Deborah Mayo (1953) yakin bahwa sains berkembang dengan cara belajar dari kesalahan; belajar dari error. Berbahagialah Anda ketika bertemu error karena Anda bisa berkembang dengan belajar darinya. Tetapi, bukankah error itu menyakitkan?

Mayo penuh semangat mengembangkan teori error dalam 50 tahun terakhir ini. Mayo sudah menulis puluhan buku dan makalah untuk membahas teori error. Mayo berdebat dengan puluhan saintis dan filsuf untuk terus mengembangkan teori error. Hasilnya, sampai sekarang tahun 2024, baru sedikit orang mengenal teori error ini.
1. Falsifikasi Popper
2. Kritik Musgrave
3. Kesalahan Mayo
3.1 Error I
3.2 Error II
3.3 Error O
Mayo mengembangkan filsafat statistik dengan fokus mengkaji error; mengendalikan error; yang terdiri dari dua jenis error.
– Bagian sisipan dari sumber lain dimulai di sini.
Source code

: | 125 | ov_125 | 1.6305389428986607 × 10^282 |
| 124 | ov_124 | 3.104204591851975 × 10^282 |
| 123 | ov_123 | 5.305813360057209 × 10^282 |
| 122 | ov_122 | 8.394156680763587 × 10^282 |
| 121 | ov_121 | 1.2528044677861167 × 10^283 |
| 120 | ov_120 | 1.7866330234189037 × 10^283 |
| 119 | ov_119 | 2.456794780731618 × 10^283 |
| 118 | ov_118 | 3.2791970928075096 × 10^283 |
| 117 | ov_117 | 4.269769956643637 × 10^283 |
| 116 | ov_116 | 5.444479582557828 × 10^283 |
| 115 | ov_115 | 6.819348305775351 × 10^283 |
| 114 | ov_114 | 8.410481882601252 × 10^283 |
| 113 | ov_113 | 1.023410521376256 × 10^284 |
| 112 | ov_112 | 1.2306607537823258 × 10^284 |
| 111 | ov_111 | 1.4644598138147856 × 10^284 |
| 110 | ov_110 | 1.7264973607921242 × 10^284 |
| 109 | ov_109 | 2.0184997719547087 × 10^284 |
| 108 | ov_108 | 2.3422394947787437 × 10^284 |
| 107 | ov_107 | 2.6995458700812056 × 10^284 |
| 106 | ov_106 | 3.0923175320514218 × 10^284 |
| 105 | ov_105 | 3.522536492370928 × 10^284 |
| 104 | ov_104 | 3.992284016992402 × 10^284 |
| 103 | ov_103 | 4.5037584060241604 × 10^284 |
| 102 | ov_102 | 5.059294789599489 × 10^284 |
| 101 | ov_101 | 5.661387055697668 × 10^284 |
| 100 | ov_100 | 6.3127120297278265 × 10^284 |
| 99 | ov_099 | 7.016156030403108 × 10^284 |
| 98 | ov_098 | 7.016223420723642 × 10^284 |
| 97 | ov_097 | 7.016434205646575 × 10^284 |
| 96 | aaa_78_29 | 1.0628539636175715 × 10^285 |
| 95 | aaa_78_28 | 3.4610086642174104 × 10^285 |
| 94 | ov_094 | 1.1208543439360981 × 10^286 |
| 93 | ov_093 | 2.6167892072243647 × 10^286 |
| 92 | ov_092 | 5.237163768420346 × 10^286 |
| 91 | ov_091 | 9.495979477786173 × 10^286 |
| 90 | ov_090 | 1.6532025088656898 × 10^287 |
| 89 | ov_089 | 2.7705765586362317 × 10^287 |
Saya menambah jenis error ketiga dan keempat. Singkatnya, ada 4 jenis error: alfa, beta, omega, dan omega2.
1. Falsifikasi Popper
Popper (1902 – 1994) adalah filsuf terhebat di bidang sains modern. Popper berteman dengan Einstein sehingga formula filosofi dari Popper harmonis dengan teori-teori Einstein. Popper menyatakan bahwa sains berkembang melalui falsifikasi; bukan justifikasi; bukan konfirmasi; bukan induksi.
Falsifikasi adalah saintis sengaja untuk menemukan kesalahan dari teori sains. Dengan demikian, saintis berpikir dengan kritis; saintis bukan hanya mencari pembenaran diri. Einstein, misalnya, menemukan kesalahan teori Newton. Kemudian, Einstein mengembangkan teori sains yang lebih bagus. Jadi, Einstein berhasil me-falsifikasi teori Newton; kemudian berkembang teori baru misal teori relativitas.
Mayo setuju dengan pendekatan falsifikasi Popper. Tetapi, dengan tegas, Mayo menyatakan bahwa teori error, atau Statistik Error, berbeda dengan falsifikasi. Mayo bertemu langsung dengan Popper tahun 1980an dan Popper setuju bahwa Statistik Error memang berbeda dengan falsifikasi. Bagaimana pun, keduanya sama-sama fokus mengkaji kesalahan teori sains.
2. Kritik Musgrave
Falsifikasi Popper memang berbeda dengan konfirmasi mau pun induksi. Lebih dari itu, bagi Popper metode induksi memang tidak pantas bagi sains. Musgrave (1942) membaca Popper dengan lebih kritis. Musgrave mengajukan konsep berpikir rasional kritis bahwa data pengamatan tidak memadai untuk membuktikan, atau untuk justifikasi, teori sains. Konsekuensinya, hanya metode falsifikasi yang pantas bagi sains.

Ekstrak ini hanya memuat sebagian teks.